If so, then we’re sure that the thing that has crossed your mind more than once is ‘how am I going to afford to buy a property?!’
At Dylan & Inns, we deal with a lot of first home buyers and know that finance can be a struggle, so our conveyancing solicitors have put together a few tips to help make that home loan application process a little easier.
Before making an application it’s a good idea to consider some of these things, as well as do a bit of research on how a mortgage works, including how a lender will assess your credit file, how much you can afford to repay in loan payments and how much of a deposit you need to save.
1. Your Credit History and Rating:
First up is your credit history and rating, as this is one of the first things a lender will look at before deciding to offer you a mortgage. A bank or lender will assess your credit history, so if you have late bill payments, or bad debts on your file, securing finance approval could prove difficult.
It’s worth ordering a copy of your credit history to check it’s health and make sure you sort out any bad debts.
2. How Much Can You Afford to Borrow?
Next you’ll need to consider how much you can afford to borrow. By getting an idea of your borrowing capacity, you’ll have a much better idea of the type of property and location you can afford.
It’s worth putting together a budget to work out what sort of repayments you can afford. Put down all of your expenses and then subtract them from your income to see what sort of health your finances are in.
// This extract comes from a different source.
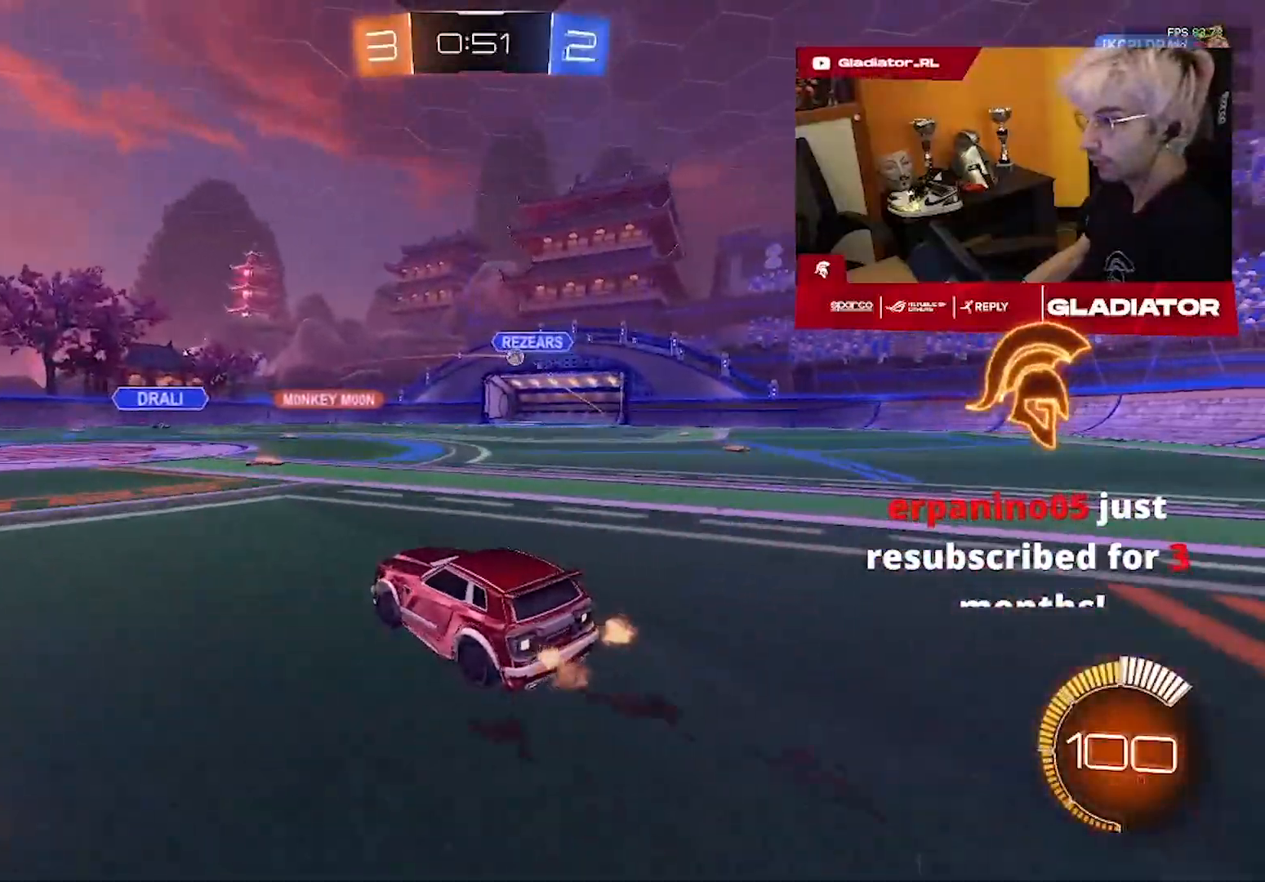
{"dt_ms": 500, "buttons": [], "left_stick": "left", "right_stick": "center", "events": [[50, "left_stick", "left"], [217, "left_stick", "center"], [367, "left_stick", "left"], [383, "R2", "up"]]}
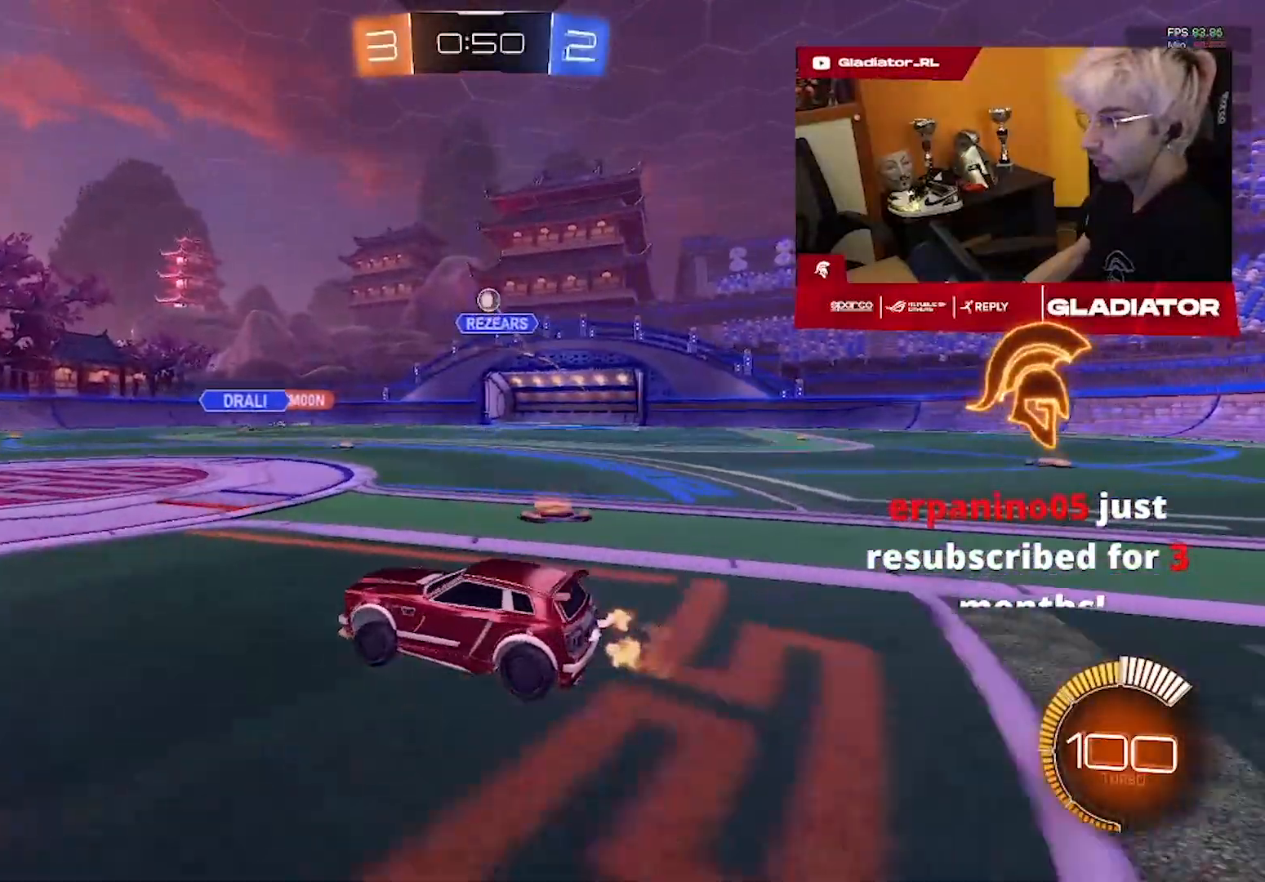
{"dt_ms": 500, "buttons": ["R2"], "left_stick": "left", "right_stick": "center", "events": [[67, "R2", "down"]]}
If you’re currently renting work out how how much extra you can afford to put towards a mortgage to get a foothold in the property market.
Most banks and lenders how mortgage calculators on their websites that will give you a general idea of the repayments when borrowing a certain amount, which will give you an estimate of your monthly expenditure.
Keep in mind though that interest rates will change, and probably in an upward direction since they’re still at such historic lows.
3. How Much Do You Need to Save for a Deposit:
And finally, the biggest consideration, the deposit. This is one of the biggest hurdle when it comes to buying a house.
Most lenders recommend a deposit of at least 20% of the purchase price, which for most home buyers is almost impossibly unaffordable.
There are lenders are there who will accept as little as a 5% deposit, but in most cases you’ll require a minimum 10% deposit in order to receive finance approval.
Unfortunately, when borrowing more an amount of more than 80% of the purchase price, you’ll need to factor in the additional cost of Lender’s Mortgage Insurance (“LMI”).
It also goes without saying that the more you borrow, the more you’ll have to pay in interest, which in the long run can cost you considerably more.
Getting your finances sorted and doing your research is the first step when it comes to buying a property as a first home buyer. It’s worth approaching a lender before entering into a Contract of Sale as you could get a loan pre-approved, which will make the whole buying process a lot easier.